Academic Preparation

Students are encouraged to pursue a broad, liberal, and diverse program of study by enrolling in demanding courses that challenge them to read, write, research, speak and think critically. Law schools are looking for applicants with academic excellence and the ability to perform at a high scholarly level.


Law schools encourage applicants to pursue a variety of majors without preference given to a specific area of study. Students should select majors in which they are most interested. Majors that emphasize critical thinking and writing can be helpful for students pursuing law but students can also gain these skills through elective coursework.

The only exception to the rule about majors is for students who would like to pursue Intellectual Property Law/Patent Law. It is necessary to have an undergraduate degree in science or engineering or at least take multiple courses in key science areas. For more information about Patent Law Exam requirements, please review the document provided by the United States Patent and Trademark Office


Minors and certificates are not required for law school but are a great way to demonstrate expertise and commitment to additional knowledge in a certain discipline. If you are interested in pursuing a minor, we strongly suggest choosing minors in which you desire to gain additional knowledge and possess a true interest in the subject. As minors are optional, they should be pursued based on desire and should be utilized to enrich your major course of studies. We do not recommend adding a minor or certificate with the sole purpose of making your law school application “more competitive”.

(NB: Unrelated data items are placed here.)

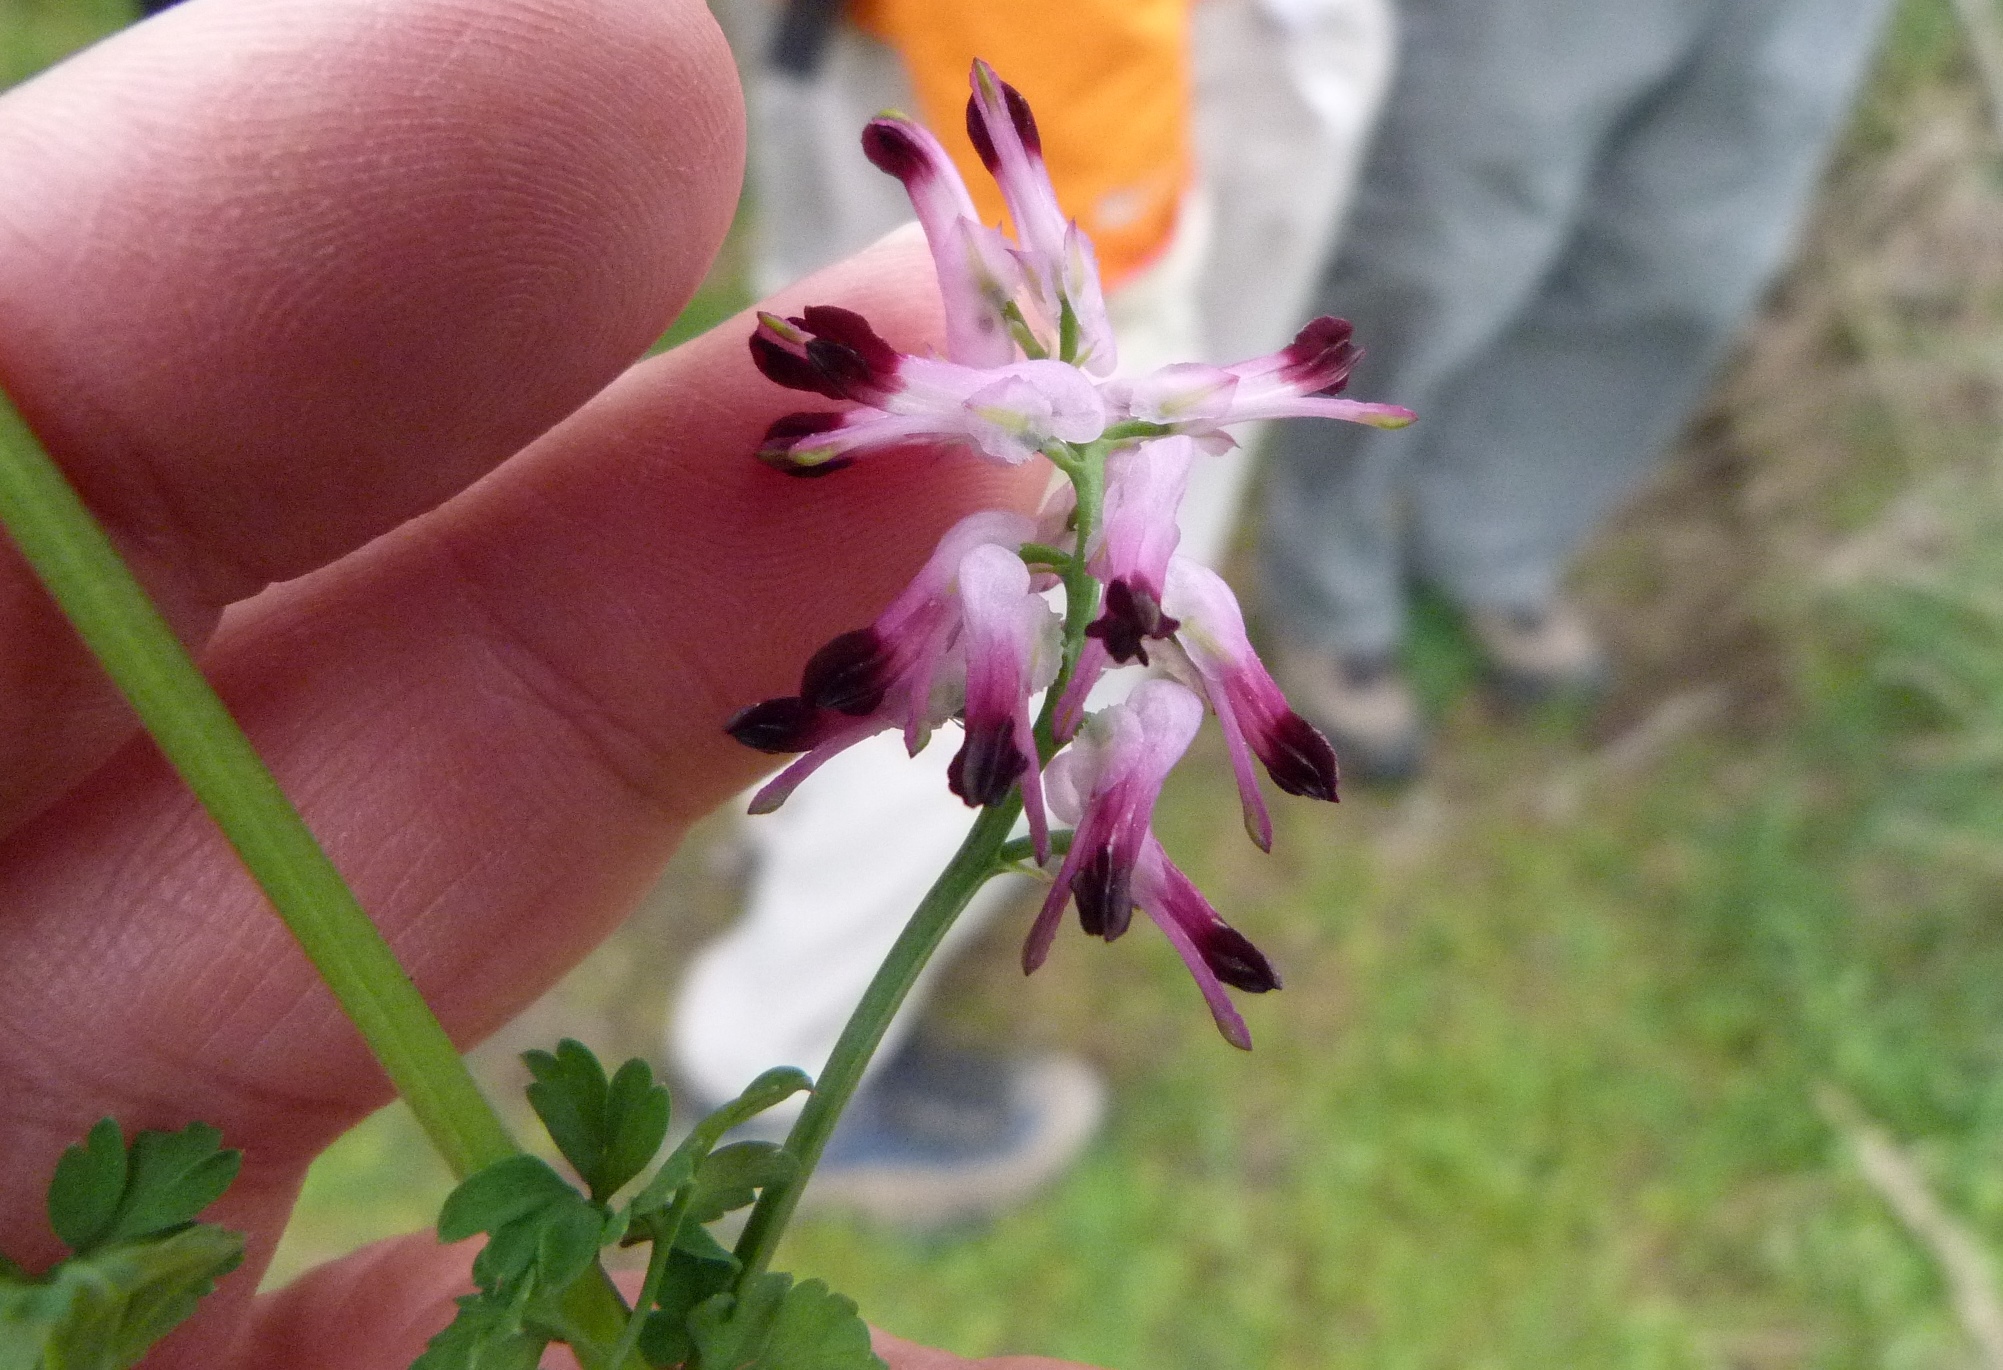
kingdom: Plantae
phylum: Tracheophyta
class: Magnoliopsida
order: Ranunculales
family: Papaveraceae
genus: Fumaria
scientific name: Fumaria muralis
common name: Common ramping-fumitory
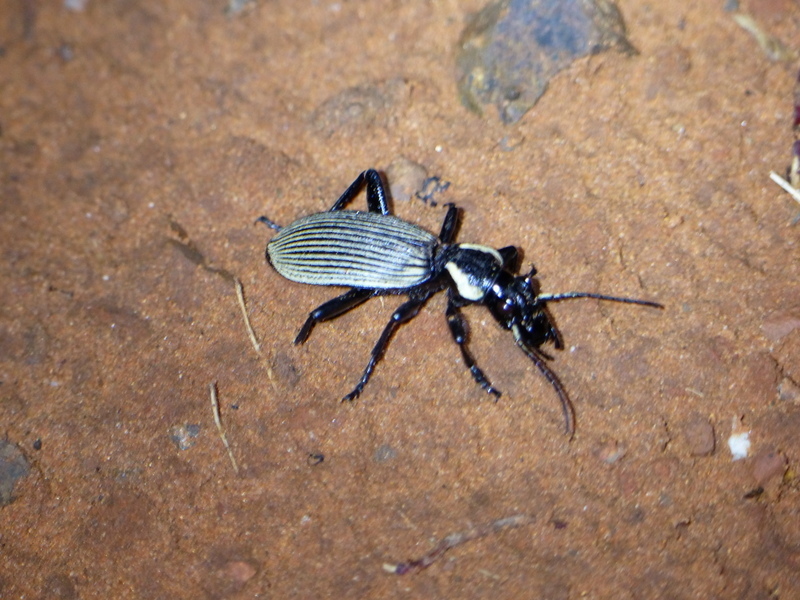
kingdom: Animalia
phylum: Arthropoda
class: Insecta
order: Coleoptera
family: Carabidae
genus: Anthia
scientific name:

Although the American Bar Association does not specifically recommend undergraduate majors or courses, we do provide below a list of courses by department that may help you prepare for legal education.

Also, many interesting rotating topics courses can be found under the “Special Topics” heading offered by a variety of Humanities and Social & Behavioral Sciences departments. If you have a specific area of interest in an identified subject matter, these are great courses, usually with low enrollment, that enable you to utilize various academic traits law schools are evaluating.